*EXTRACTO DEL DOCUMENTO*:
──────────────────────────────
ARQUITECTURA EN TORONTO
La entrega del Nobel de la arquitectura reúne arte, espiritualidad y poderío económico en la multicultural Toronto
La entrega del premio Pritzker reúne arte, espiritualidad y poder económico.
La identidad de Toronto viene definida por su diversidad étnica y por la integración multicultural. ¿La diversidad como identidad? Parece una paradoja, pero es más que eso: es la fuerza de Toronto y es la promesa de futuro para la urbe más poblada y dinámica de Canadá. La mitad de sus 2,7 millones de habitantes no nacieron en la ciudad, donde la población de origen chino supera en número a la de ancestros ingleses e incluso a la de raíces canadienses.
Pocos lugares más adecuados, pues, para acoger la gala del premio Pritzker, que en su edición de 2018 fue entregado ayer de madrugada (hora española) al arquitecto indio Balkrishna Doshi, de 91 años muy bien llevados.
La ceremonia –otra manifestación de pluralismo– se celebró en el Museo Aga Khan, que reúne una refinada colección de arte musulmán, en presencia de anteriores laureados procedentes de varios continentes, como Frank Gehry, Kazuyo Sejima, Glenn Murcutt, Shigeru Ban o los catalanes Carme Pigem y Ramon Vilalta (RCR). La presidió Tom Pritzker, presidente de la Fundación Hyatt que otorga el galardón desde hace 40 años y una de las primeras fortunas de Chicago: la del grupo empresarial familiar encabezado por su padre, Jay Pritzker, quien puso en marcha este galardón conocido hoy como el Nobel de la arquitectura, se situaba antes de su muerte en 1999 en unos 30.000 millones de dólares. Asistieron también a la ceremonia el príncipe Amyn, hermano del Aga Khan (que patrocina el homónimo premio arquitectónico centrado en las sociedades musulmanas), directores de museos americanos, autoridades locales, patricios estadounidenses protectores de las artes y amantes de la arquitectura de diversa condición. Una mezcla de sensibilidades artísticas, espiritualidades y poderío económico. La ceremonia de entrega tuvo lugar en el auditorio del museo, diseñado por Fumihiko Maki (Pritzker en 1993), entre celosías que reproducían geometrías de inspiración árabe y un telón de terciopelo de color azul eléctrico. La audiencia reunida en la platea reflejaba las múltiples interpretaciones actuales de la etiqueta black
tie: desde el smoking hasta el uniforme negro reglamentario de tantos arquitectos, pasando por indumentarias más heterodoxas.
Martha Thorne, que dirige con discreción y buen tino el premio desde hace una docena de años, abrió el acto haciendo levantar a los premiados presentes en la sala, para que recogieran, una vez más, el aplauso del público. El australiano Glenn Murcutt, campeón de las arquitecturas adecuadas al medio ambiente, que ha ejercido como presidente del jurado en las últimas ediciones del premio y que ahora deja el cargo para llevar una vida más tranquila, con menos vuelos transoceánicos, fue el encargado de hacer la glosa de Doshi. Dijo de él que en su obra se funden las enseñanzas de la tradición india y las de sus “gurús” –así los llama Doshi– Le Corbusier y Louis Kahn, con los que colaboró.
──────────────────────────────
*EXTRACTOS DE REGISTROS*:
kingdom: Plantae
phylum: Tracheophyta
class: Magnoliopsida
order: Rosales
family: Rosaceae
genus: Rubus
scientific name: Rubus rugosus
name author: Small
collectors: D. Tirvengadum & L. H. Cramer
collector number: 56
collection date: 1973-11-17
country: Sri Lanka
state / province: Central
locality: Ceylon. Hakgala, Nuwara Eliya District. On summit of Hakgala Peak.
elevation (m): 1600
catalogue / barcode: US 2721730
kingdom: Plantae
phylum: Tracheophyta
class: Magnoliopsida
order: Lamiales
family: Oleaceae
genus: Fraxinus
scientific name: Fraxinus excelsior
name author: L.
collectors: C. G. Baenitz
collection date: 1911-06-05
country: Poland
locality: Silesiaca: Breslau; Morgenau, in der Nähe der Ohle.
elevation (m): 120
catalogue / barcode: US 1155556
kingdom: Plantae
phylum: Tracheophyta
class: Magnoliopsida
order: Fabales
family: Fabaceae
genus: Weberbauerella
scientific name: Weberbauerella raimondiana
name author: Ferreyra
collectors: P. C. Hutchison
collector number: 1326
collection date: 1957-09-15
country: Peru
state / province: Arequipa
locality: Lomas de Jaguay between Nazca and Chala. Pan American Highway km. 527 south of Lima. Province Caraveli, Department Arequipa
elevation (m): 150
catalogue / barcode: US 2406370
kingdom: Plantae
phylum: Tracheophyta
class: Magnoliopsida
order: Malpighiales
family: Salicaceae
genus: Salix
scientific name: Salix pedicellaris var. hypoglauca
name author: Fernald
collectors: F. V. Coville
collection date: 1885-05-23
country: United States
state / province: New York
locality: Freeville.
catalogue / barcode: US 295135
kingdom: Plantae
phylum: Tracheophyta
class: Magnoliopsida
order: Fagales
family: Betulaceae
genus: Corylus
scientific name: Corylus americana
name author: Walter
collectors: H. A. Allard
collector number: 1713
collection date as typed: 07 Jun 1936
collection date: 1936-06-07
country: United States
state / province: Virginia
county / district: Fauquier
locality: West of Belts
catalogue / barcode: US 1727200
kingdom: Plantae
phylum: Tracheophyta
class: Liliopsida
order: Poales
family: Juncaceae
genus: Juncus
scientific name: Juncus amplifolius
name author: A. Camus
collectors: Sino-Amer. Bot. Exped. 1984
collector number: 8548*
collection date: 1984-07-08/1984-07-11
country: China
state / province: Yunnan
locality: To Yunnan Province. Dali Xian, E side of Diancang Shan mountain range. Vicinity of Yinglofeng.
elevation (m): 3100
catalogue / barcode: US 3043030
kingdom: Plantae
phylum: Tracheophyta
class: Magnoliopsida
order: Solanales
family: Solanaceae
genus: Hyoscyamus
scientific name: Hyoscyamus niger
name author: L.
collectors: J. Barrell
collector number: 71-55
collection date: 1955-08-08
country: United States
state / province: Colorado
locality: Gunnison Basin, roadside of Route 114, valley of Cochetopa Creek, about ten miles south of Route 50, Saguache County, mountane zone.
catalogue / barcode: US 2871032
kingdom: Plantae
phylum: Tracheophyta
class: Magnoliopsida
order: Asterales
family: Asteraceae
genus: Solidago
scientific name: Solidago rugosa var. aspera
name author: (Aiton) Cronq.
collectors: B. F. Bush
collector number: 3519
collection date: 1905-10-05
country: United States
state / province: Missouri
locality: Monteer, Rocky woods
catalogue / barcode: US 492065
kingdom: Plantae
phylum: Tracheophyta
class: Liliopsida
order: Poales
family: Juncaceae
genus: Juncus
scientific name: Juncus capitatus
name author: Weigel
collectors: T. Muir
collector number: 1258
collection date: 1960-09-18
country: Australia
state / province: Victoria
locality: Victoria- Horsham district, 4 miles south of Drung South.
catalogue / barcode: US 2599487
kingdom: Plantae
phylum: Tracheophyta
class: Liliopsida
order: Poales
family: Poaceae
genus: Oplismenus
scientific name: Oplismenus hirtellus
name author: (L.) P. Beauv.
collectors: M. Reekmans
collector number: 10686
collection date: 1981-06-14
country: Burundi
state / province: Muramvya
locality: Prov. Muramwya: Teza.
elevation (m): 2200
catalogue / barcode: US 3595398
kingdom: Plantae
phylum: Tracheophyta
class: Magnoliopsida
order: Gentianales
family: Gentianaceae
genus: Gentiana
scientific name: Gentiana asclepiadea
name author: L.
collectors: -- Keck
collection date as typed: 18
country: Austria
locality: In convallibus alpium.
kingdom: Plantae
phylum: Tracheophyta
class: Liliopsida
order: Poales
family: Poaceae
──────────────────────────────
*TAREAS A REALIZAR*:
(a) Enumera a los anteriores ganadores del premio que, según la crónica sobre el Pritzker, asistieron a la ceremonia en Toronto.
(b) Retoma la crónica sobre el Pritzker a partir de su última frase.

*RESULTADOS POR TAREA*:
(a)
Frank Gehry
Kazuyo Sejima
Glenn Murcutt
Shigeru Ban
Carme Pigem
Ramon Vilalta

(b)
Y dijo también que ha sabido convertir la ingenuidad en sabiduría a lo largo de su carrera de 70 años. “Cuando miro atrás –dijo Doshi poco después– veo que mi vida empezó como la de una gota de agua, que esa gota formó luego parte del rocío o de la lluvia, y que a continuación se integró en el flujo de un río que atravesó países y culturas. En este viaje vital me he dado cuenta de algunas cosas y, sobre todo, de que es siempre mejor integrar que fragmentar”.
Doshi es, ciertamente, un arquitecto apreciado en todo el mundo, pese a haber construido exclusivamente en India, sin lamentar en ningún momento no haberlo hecho en otros países, como admitió el miércoles durante una conferencia en la escuela de arquitectura de la Universidad de Toronto, cuyas 400 entradas se agotaron al minuto de haber sido puestas a disposición del público en internet.
Más allá de su componente académico, la ceremonia del Pritzker constituye una fiesta social de nivel superior: el año pasado, cuando se premió a los tres arquitectos de Olot integrados en la firma RCR, se celebró en Tokio con la asistencia del emperador y su esposa. En 2011, cuando se premió al portugués Eduardo Souto de Moura en el auditorio Mellon de Los Ángeles, contó con la presencia del entonces presidente Barack Obama y de su esposa Michelle.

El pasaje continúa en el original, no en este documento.